• [Consignes]
A) Selon le passage sur la comptabilité, quel critère synthétique Paul Boccara place-t-il au centre de ses critères de gestion alternatifs ?
B) Rédigez la suite du passage sur la comptabilité à partir de sa dernière phrase.

• [Passage retenu]

La gestion actuelle repose sur l’optimisation du profit pour les entreprises en fonction des demandes des investisseurs en termes de retour sur investissements, à savoir récupérer les mises investies et le profit attenant.
La comptabilité ne fait que retracer les flux financiers qui transitent par l’entreprise selon le schéma défini par Marx, soit (voir graphe).
En réalité, la comptabilité retrace les mouvements qui affectent la vie quotidienne de l’entité à travers des flux (compte de résultat) et des stocks de capital (bilan), comme le résume le processus économique ci-dessus.
Le A de départ représente le capital avancé pour permettre l’initialisation du processus économique, il est apporté par :
– les propriétaires de l’entité (capital social, ou autre),
– les organismes financiers (emprunts, concours bancaires courants, etc.).
Le M de départ correspond aux éléments nécessaires au processus de production de l’activité :
– les outils nécessaires à l’activité (immobilisations) ou capital fixe ;
– les consommations intermédiaires (matières, composants, services nécessaires à l’activité), ou capital circulant ;
– l’emploi au travers de la rémunération du travail (salaires, cotisations sociales, fiscales locales, etc.).
Le M’ d’arrivé correspond aux produits ou services réalisés dans le processus de production et ayant une valeur d’usage pour les clients.
Le A’ d’arrivé correspond aux ventes réalisées par l’entité auprès de ses clients, c’est la valeur d’échange des produits.
L’écart entre A’ d’arrivé et A de départ correspond au profit réalisé par une entreprise particulière.
Les normes comptables et la présentation des états financiers sont donc établies pour les besoins des propriétaires du capital et mesurer la rentabilité de ceux-ci ; ils s’appuient donc sur les informations financières données par la comptabilité et synthétisées dans les comptes sociaux (bilan, compte de résultat et annexe).
Une batterie de critères est établie à partir de l’information en fonction de ces besoins, dont le critère central repose sur le taux de profit (résultat opérationnel/capital investi). Pour contester cette approche par la seule rentabilité, Paul Boccara a élaboré des critères de gestion alternatifs à partir des mêmes informations financières, mais mettant la création de valeur ajoutée au centre de l’analyse, à partir d’un critère synthétique VA/C.

• [Informations extraites]
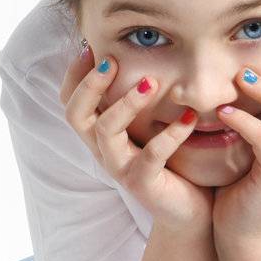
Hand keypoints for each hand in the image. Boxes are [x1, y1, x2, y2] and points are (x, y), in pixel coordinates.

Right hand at [60, 46, 214, 235]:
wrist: (189, 212)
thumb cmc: (172, 164)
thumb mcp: (151, 128)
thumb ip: (141, 100)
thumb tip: (146, 56)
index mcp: (100, 135)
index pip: (71, 102)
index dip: (75, 75)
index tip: (90, 47)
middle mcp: (103, 151)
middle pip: (75, 115)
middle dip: (90, 85)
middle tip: (112, 61)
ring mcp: (120, 169)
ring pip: (106, 132)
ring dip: (126, 103)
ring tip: (151, 83)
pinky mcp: (143, 184)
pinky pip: (151, 156)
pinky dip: (171, 134)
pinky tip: (189, 118)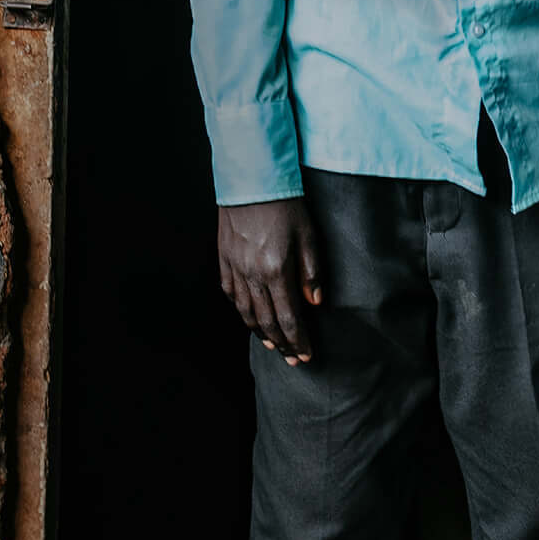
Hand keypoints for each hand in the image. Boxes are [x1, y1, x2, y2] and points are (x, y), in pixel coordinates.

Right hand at [217, 198, 322, 363]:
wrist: (251, 179)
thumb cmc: (286, 204)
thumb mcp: (309, 235)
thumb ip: (312, 272)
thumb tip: (314, 303)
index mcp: (277, 270)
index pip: (289, 318)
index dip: (298, 340)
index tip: (307, 356)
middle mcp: (253, 274)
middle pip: (267, 321)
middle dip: (282, 344)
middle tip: (293, 359)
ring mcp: (235, 268)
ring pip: (246, 312)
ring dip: (260, 333)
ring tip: (273, 346)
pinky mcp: (224, 259)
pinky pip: (231, 294)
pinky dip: (241, 311)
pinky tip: (249, 318)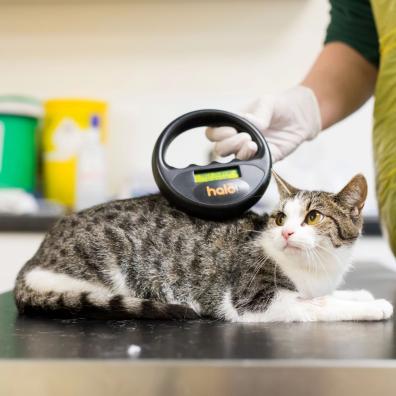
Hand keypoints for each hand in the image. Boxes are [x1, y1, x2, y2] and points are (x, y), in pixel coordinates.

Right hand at [205, 86, 321, 162]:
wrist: (303, 117)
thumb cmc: (281, 106)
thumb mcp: (268, 103)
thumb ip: (258, 113)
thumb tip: (248, 122)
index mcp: (233, 123)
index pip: (213, 133)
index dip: (218, 134)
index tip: (232, 129)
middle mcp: (238, 139)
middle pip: (219, 149)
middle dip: (229, 144)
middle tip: (245, 136)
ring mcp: (249, 151)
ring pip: (232, 160)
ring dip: (240, 153)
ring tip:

• [Réponses rédigées]
A) Le critère VA/C, qui met la création de valeur ajoutée au centre de l'analyse.

B)
L’époque où les nouveaux critères de gestion ont été élaborés correspond au changement de plan comptable en France (1982), devenu depuis la norme CRC 2014-03 (référentiel comptable applicable actuellement), mais celle-ci ne s’applique qu’aux comptes sociaux des entreprises, et non aux comptes consolidés pour les groupes (CRC99-02), et normes françaises, IFRS à l’international (entreprises cotées sur un marché financier européen), ou US GAAP pour les entreprises cotées aux états-Unis.
Nous allons donc dans un premier temps traiter les éléments issus de la comptabilité française, ensuite nous partirons des comptes en IFRS.
Pour permettre de déterminer des éléments nécessaires au calcul des critères de gestion élaboré par les travaux de Paul Boccara, nous pouvons partir des comptes sociaux établis par les entreprises en vue de payer l’impôt (liasse fiscale normalisée par l’État) ou de leur publication.
Ainsi, en France, il définit un plan comptable classant l’information selon la nature des différents éléments et de leur finalité pour l’établissement des comptes sociaux, selon la classification du tableau page suivante.
À partir de cette classification, sont établis le compte de résultat et le bilan, la fonction de ces deux états donne une information sur le fonctionnement de l’entreprise :
– Le compte de résultat regroupe l’ensemble des charges et produits réalisés au cours d’un exercice comptable (12 mois généralement), ce que l’on appelle les flux au sein de l’entreprise.
– Le bilan est un inventaire du patrimoine de l’entreprise à la date de clôture de l’exercice comptable (des stocks de capitaux).
À partir des états déterminés par la norme comptable, nous pouvons calculer la valeur ajoutée et le capital avancé (ou investi).
Le compte de résultat synthétique fait ressortir les principaux indicateurs suivants :
Produits d’exploitation |
- Charges d’exploitation |
Résultat d’exploitation |
Produits financiers |
- Charges financières |
Résultat financier |
Résultat courant avant impôt |
(Résultat d’exploitation plus résultat financier) |
Produits exceptionnels |
- Charges exceptionnelles |
Résultat exceptionnel |
- Participation |
+ ou -Impôt sur les bénéfices |
Résultat net |
Comme on peut le constater, cette présentation a pour but de présenter la formation du résultat, information principale pour qui veut analyser la rentabilité de l’entreprise.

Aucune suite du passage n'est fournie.